Die Initiative "neue soziale Marktwirtschaft" ist sauer. Warum? Weil sich im gesellschaftlichen Diskurs ein Begriff herausgebildet hat, mit dessen Hilfe Lobbyorganisationen wie sie selbst eine ist, benennen kann.
Daß der Neoliberalismus zu einem "Kampfbegriff" geworden ist, können wir folglich nur begrüßen! Wie sonst sollte man Kritik üben an jener Ideologie, welche den Menschen der Wirtschaft unterordnet, die Freiheit dem Wettbewerb, das Gehalt der Angestellten der Rendite der Aktionäre und die Interessen der Bevölkerungsmehrheit einer kleinen Elite?

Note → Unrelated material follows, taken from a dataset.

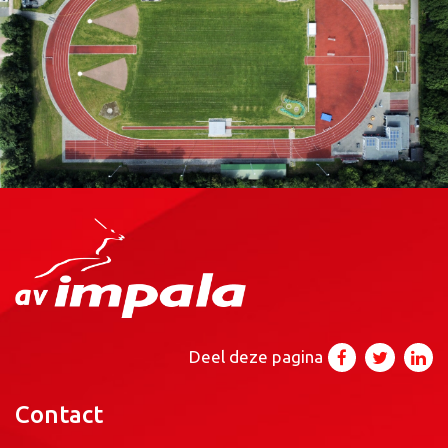
Deel deze pagina
Contact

Wir freuen uns, daß nun sogar eine der neoliberalsten Institutionen des Landes, die "Initiative neue soziale Marktwirtschaft" selber zugibt, daß sie neoliberal ist. Das 'Beim-Namen-Nennen' ist ein erster Schritt zur Klarstellung der ideologischen Position. Noch einmal zum mitschreiben: Die INSM - ebenso wie ihre Mitstreiter (Bertelsmannstiftung, Bertelsmann AG, Familie Mohn, FDP, CDU und viele andere mehr) - sie alle sind AnhängerInnen einer Ideologie: des Neoliberalismus.